The Trevi Fountain archive
Thursday 27 September 2012
The Trevi Fountain in Rome is a majestic example of Baroque marble carving
The Trevi Fountain is located in the Trevi district of Rome. It stands 26 metres high and 20 metres wide. As well as being the largest Baroque fountain in the city, the fountain is one of the most famous in the world. Every day it spills 80,000 cubic metres of water.
The design of the Trevi Fountain is based on three architectural elements: a facade made of travertine, statues of Carrara marble and a sea reef also made of travertine.
In the middle stands the sea God, Neptune, at 5.8 metres high, carried on his triumphal chariot by two horses jockied by two Tritons. One horse is restless; one is calm. One triton is strong and young; one is older and holds a twisted shell that he is using to announce their passage. The Tritons and horses provide symmetrical balance via the contrast in their moods and poses. Neptune is framed by free-standing columns for maximum light and shade.

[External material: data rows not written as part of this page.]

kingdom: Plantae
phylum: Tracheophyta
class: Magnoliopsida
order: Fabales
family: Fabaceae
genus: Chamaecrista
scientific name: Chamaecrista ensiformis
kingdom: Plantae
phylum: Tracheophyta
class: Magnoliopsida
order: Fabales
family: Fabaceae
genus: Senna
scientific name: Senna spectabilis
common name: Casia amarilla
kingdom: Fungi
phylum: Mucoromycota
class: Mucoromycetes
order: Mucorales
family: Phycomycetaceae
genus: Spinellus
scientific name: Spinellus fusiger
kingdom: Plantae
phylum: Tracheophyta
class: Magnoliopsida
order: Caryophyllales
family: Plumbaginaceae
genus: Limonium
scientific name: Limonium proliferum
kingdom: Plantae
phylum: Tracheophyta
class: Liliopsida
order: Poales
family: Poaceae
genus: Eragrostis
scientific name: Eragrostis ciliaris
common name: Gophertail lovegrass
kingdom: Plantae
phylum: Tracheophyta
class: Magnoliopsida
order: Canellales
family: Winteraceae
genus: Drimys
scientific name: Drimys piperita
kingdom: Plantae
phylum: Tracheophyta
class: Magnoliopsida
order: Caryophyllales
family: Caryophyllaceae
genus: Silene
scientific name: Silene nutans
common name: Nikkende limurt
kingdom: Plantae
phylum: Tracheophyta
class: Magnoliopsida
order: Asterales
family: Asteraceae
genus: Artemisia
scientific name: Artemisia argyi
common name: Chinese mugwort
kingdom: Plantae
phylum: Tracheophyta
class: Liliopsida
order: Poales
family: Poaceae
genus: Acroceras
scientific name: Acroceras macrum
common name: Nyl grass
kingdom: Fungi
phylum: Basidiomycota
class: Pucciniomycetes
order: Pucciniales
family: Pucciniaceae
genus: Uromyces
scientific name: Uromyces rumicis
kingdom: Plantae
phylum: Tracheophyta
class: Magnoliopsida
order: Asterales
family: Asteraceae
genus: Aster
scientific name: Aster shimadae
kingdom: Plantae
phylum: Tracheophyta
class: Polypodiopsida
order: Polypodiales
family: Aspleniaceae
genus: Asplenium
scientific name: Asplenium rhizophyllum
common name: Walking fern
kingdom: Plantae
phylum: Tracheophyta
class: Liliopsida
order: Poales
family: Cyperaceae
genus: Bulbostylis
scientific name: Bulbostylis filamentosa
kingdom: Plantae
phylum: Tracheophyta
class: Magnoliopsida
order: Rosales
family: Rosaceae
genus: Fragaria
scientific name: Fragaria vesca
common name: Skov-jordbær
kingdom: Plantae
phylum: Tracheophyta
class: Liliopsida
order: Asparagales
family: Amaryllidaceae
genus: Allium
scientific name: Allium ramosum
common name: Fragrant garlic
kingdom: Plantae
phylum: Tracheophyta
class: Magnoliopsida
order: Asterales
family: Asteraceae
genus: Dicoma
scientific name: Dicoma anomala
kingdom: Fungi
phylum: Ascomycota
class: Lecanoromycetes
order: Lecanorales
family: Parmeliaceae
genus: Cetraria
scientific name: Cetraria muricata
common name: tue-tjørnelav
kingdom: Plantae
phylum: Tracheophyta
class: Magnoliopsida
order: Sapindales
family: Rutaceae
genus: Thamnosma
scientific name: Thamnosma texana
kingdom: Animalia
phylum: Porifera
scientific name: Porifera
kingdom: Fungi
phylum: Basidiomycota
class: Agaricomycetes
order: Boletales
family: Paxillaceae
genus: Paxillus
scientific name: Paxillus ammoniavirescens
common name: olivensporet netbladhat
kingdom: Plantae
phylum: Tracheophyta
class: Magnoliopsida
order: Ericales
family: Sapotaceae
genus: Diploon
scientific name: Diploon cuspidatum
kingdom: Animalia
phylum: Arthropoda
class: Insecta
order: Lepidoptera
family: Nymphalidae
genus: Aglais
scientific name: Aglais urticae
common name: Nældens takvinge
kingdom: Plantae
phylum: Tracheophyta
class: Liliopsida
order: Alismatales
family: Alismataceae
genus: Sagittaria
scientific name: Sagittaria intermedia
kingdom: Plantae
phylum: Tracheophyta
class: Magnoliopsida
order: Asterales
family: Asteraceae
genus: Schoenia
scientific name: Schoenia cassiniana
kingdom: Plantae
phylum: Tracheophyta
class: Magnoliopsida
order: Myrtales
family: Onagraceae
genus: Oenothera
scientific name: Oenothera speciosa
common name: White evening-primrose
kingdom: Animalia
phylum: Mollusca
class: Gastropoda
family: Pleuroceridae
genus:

In 1730 Pope Clement XII organised a contest to design the fountain which was won by Nicola Salvi. Work began in 1732, and the fountain was completed in 1762, long after Clement's death when Pietro Bracci's Neptune was set in the central niche.
There is a long-standing traditional legend that visitors who throw a coin into the fountain will be ensured a safe return to Rome. This theme was immortalised in the 1954 film Three Coins in the Fountain.